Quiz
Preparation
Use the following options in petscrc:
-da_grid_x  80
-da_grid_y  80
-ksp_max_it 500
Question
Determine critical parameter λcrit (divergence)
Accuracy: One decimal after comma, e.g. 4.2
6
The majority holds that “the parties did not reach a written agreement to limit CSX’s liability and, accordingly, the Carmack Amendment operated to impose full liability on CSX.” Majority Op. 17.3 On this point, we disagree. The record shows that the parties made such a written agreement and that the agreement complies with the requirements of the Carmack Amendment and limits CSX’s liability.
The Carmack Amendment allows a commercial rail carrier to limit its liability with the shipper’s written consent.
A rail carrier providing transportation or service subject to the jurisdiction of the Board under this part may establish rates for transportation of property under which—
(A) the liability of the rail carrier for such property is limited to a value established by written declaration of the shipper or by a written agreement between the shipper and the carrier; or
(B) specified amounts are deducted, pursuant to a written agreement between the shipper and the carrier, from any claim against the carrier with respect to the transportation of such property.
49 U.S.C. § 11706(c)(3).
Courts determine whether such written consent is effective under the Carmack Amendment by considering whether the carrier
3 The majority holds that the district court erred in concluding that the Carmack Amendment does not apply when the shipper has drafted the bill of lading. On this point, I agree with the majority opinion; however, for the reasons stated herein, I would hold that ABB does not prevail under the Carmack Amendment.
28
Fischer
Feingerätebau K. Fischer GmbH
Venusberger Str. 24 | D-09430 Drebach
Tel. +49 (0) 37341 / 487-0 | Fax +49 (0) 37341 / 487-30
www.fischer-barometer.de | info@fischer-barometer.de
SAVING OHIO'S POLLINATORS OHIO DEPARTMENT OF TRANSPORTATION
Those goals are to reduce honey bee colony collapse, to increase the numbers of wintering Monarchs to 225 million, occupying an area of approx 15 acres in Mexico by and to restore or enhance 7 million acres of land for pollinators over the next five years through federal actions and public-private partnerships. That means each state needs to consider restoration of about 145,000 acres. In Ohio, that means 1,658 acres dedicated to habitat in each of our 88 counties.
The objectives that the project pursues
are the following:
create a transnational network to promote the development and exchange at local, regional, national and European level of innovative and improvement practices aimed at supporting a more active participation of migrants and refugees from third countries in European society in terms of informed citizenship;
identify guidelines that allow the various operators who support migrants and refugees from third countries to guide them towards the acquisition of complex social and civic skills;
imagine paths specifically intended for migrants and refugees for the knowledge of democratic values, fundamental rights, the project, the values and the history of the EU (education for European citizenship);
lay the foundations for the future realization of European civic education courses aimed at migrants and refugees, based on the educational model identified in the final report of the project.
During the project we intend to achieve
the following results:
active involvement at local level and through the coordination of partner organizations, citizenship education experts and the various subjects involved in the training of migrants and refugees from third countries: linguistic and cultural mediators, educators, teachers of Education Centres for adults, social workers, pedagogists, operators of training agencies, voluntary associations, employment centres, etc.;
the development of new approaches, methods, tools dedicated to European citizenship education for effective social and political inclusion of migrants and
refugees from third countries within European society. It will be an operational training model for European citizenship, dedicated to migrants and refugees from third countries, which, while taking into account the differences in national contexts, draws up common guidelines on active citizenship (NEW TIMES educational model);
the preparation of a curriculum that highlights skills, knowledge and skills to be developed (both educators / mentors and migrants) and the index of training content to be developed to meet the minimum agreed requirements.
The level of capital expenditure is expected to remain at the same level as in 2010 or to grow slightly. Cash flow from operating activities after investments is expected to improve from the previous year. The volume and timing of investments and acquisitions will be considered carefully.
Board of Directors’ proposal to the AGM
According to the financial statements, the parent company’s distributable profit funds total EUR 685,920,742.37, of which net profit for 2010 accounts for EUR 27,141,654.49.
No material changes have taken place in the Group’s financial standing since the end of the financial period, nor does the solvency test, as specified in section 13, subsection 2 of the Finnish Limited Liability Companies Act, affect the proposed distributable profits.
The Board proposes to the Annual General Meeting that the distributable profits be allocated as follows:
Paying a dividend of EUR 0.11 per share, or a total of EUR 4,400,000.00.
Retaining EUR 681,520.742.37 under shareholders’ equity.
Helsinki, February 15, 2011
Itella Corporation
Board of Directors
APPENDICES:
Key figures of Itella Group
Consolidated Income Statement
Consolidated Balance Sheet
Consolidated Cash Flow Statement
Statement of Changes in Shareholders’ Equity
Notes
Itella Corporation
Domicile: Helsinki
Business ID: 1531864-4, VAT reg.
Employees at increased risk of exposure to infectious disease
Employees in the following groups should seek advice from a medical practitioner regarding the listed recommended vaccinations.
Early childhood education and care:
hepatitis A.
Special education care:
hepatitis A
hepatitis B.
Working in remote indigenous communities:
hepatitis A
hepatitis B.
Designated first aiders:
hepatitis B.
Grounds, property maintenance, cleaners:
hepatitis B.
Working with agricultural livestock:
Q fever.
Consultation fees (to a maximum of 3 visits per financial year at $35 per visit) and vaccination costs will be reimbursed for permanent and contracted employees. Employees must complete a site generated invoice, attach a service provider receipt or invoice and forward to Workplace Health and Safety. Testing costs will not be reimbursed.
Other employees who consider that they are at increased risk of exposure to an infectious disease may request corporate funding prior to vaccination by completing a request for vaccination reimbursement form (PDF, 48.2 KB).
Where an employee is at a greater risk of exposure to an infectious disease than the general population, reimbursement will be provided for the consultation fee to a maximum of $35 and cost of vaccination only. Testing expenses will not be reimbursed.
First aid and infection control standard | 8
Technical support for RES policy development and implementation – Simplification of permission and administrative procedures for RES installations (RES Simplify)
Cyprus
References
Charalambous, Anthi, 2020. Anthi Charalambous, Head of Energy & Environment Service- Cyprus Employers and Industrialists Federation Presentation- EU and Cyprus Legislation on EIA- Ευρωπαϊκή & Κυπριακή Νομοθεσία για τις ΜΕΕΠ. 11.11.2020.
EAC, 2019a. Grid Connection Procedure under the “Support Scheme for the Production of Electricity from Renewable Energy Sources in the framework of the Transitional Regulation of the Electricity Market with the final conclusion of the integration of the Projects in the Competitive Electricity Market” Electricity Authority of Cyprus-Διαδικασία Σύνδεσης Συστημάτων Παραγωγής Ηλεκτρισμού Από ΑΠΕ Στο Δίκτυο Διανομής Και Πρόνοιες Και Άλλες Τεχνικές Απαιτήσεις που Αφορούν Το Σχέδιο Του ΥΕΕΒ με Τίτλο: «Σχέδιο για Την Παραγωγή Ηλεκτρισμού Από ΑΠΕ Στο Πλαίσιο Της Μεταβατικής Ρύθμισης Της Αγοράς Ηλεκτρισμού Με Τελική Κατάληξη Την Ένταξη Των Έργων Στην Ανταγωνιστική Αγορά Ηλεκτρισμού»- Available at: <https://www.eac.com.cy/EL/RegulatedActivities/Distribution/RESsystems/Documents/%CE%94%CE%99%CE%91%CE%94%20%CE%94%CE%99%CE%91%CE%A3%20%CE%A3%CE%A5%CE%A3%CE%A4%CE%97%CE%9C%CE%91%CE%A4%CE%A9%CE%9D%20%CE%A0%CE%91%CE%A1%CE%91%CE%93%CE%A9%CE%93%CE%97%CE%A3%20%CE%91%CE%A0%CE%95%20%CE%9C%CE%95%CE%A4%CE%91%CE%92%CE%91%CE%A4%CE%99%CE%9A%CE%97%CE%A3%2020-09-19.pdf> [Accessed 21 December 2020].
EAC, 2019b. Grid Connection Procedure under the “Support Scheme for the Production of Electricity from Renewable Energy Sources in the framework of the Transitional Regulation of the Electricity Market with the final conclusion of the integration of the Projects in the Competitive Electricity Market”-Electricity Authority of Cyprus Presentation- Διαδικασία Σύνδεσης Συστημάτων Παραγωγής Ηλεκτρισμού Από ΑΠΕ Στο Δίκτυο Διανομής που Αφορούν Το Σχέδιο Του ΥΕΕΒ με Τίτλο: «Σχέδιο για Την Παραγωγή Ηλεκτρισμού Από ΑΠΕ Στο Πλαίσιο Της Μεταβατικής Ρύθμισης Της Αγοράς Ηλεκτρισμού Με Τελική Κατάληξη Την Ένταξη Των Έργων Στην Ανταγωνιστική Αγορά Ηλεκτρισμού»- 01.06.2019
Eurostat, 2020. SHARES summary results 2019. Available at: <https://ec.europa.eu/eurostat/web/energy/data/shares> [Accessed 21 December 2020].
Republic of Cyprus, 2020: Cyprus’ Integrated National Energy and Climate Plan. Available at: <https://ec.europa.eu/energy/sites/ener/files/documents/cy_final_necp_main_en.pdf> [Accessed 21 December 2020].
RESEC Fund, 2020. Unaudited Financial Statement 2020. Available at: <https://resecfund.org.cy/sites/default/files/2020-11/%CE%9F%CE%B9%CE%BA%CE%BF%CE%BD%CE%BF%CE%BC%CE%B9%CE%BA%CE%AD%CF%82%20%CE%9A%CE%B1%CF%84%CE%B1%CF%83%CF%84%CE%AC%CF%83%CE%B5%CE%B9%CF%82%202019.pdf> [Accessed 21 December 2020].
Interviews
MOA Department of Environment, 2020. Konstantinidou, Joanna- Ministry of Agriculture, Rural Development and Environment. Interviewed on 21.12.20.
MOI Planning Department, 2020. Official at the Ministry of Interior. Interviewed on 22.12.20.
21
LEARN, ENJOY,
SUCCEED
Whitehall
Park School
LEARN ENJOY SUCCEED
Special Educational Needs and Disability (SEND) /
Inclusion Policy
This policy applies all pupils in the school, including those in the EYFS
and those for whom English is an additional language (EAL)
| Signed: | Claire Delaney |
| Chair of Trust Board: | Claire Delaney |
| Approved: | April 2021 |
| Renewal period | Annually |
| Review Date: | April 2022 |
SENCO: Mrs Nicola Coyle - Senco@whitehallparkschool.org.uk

.....

WHAT NEEDS TO BE DONE: Nothing but a number is expected here: how many lines above include the string "Directors".

YOUR SOLUTION: 2